Vamos a obtener los datos de todas las temporadas para calcular el pythagorean expectation de cada equipo y porcentaje de victorias real al final de cada temporada.

Obtener y preparar los datos

In [3]:
query = text("""select extract(year from g.primer_lanzamiento)::integer as temporada, loc.nombre as home_team, 
              vis.nombre as visiting_team, g.carreras_local as home_r, g.carreras_visitante as vis_r
              from juego g
              join equipo loc on g.local_id = loc.equipo_id
              join equipo vis on g.visitante_id = vis.equipo_id""")
with engine.connect() as conn:
    lmb = pd.read_sql(query, conn)

# se agregan estas columnas para poder aplicar funciones de agregación
lmb['hwin'] = np.where(lmb['home_r'] > lmb['vis_r'], 1, 0)
lmb['awin'] = np.where(lmb['home_r'] < lmb['vis_r'], 1, 0)
lmb['count'] = 1

Separar en 2 df uno para los partidos de local y otro para los de visitante

In [4]:
lmbTemporadaLocal = lmb.groupby(['temporada', 'home_team'])[['hwin', 'home_r', 'vis_r', 'count']].sum().reset_index()
lmbTemporadaLocal = lmbTemporadaLocal.rename(columns={'home_team': 'team', 'home_r': 'home_r_h', 'vis_r': 'vis_r_h', 'count': 'G_h'})

In [5]:
lmbTemporadaAway = lmb.groupby(['temporada', 'visiting_team'])[['awin', 'home_r', 'vis_r', 'count']].sum().reset_index()
lmbTemporadaAway = lmbTemporadaAway.rename(columns={'visiting_team': 'team', 'home_r': 'home_r_a', 'vis_r': 'vis_r_a', 'count': 'G_a'})

Unir ambos df para obtener toda la informacion de la temporada

In [6]:
lmbTemporada = pd.merge(lmbTemporadaLocal, lmbTemporadaAway, on=['temporada', 'team'])

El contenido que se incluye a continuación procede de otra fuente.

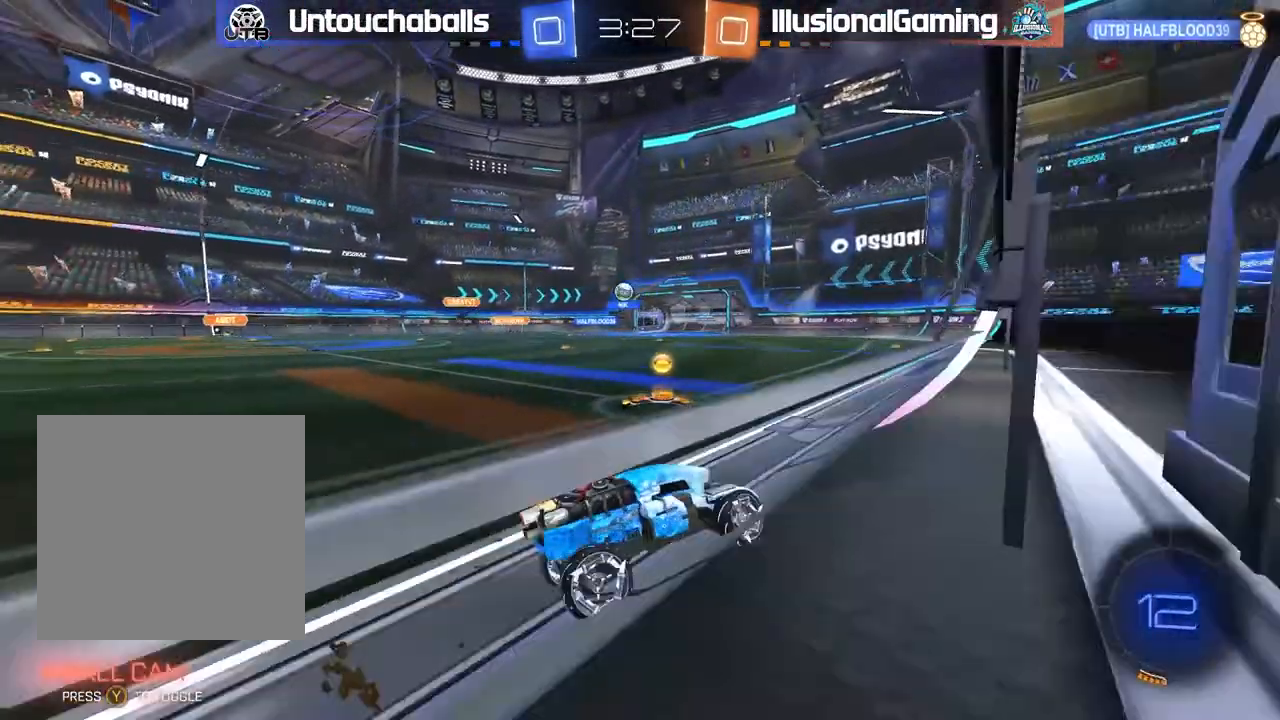
{"buttons": ["B", "R2"], "left_stick": "left", "events": [[433, "B", "down"]]}
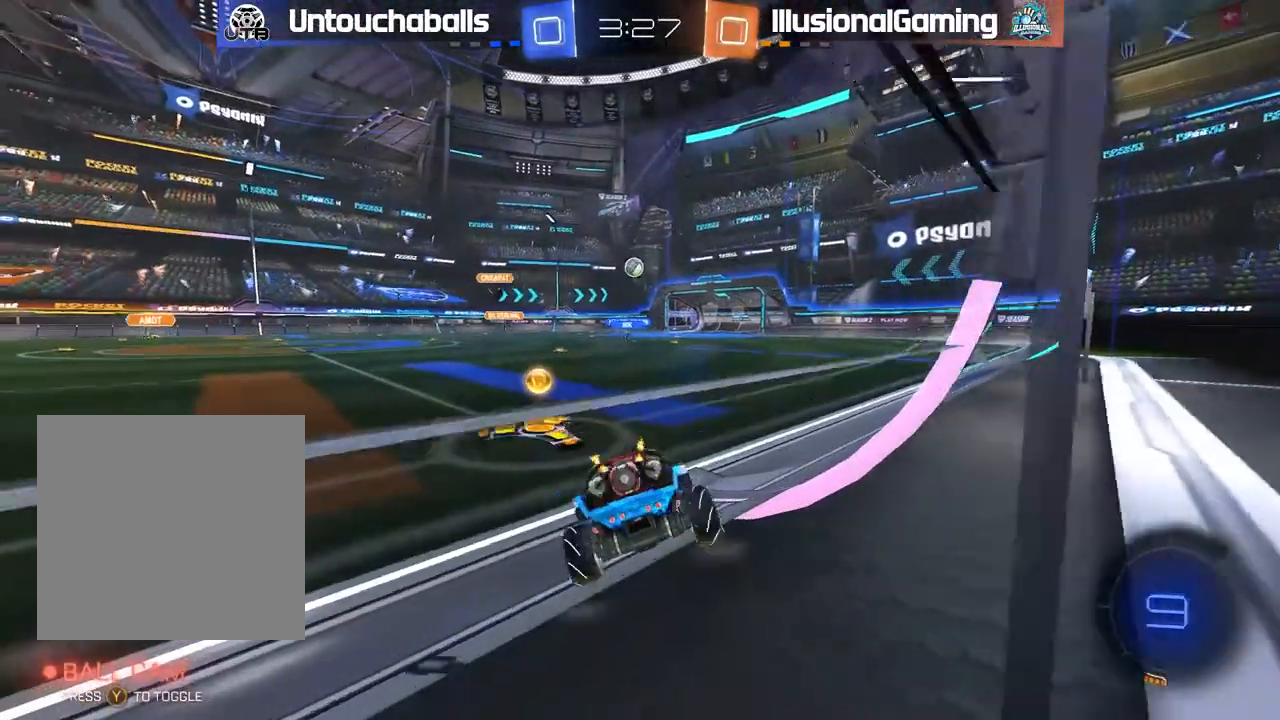
{"buttons": ["B", "R2"], "left_stick": "center", "events": [[133, "left_stick", "center"], [200, "left_stick", "right"], [483, "left_stick", "center"]]}
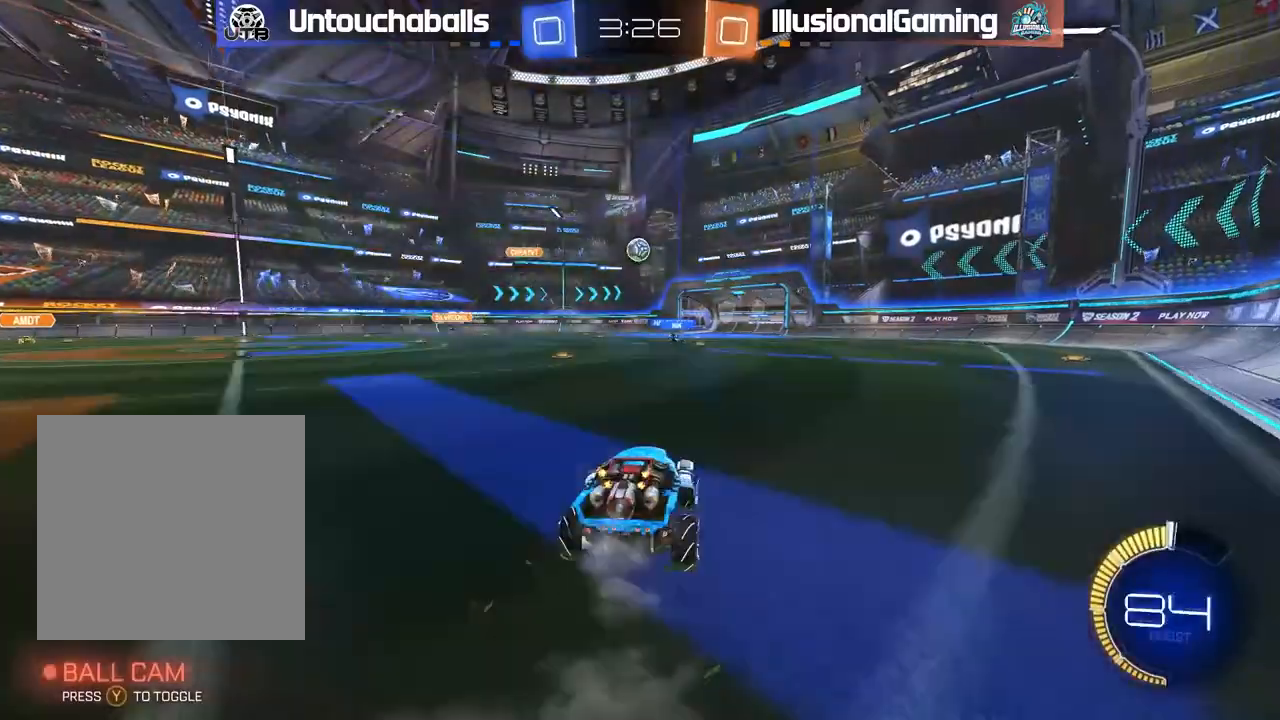
{"buttons": ["B", "R2"], "left_stick": "left", "events": [[333, "B", "up"], [450, "B", "down"], [483, "left_stick", "left"]]}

Agregar nuevas columnas: vitorias totales, juegos totales, carreras anotadas, carreras en contra y porcentaje de victorias

In [7]:
lmbTemporada['W_season'] = lmbTemporada['hwin'] + lmbTemporada['awin']
lmbTemporada['G_season'] = lmbTemporada['G_h'] + lmbTemporada['G_a']
lmbTemporada['R_season'] = lmbTemporada['home_r_h'] + lmbTemporada['vis_r_a']
lmbTemporada['RA_season'] = lmbTemporada['vis_r_h'] + lmbTemporada['home_r_a']
lmbTemporada['wpct_season'] = round(lmbTemporada['W_season'] / lmbTemporada['G_season'], 3)
lmbTemporada['wpct_home'] = round(lmbTemporada['hwin'] / lmbTemporada['G_h'], 3)
lmbTemporada['wpct_away'] = round(lmbTemporada['awin'] / lmbTemporada['G_a'], 3)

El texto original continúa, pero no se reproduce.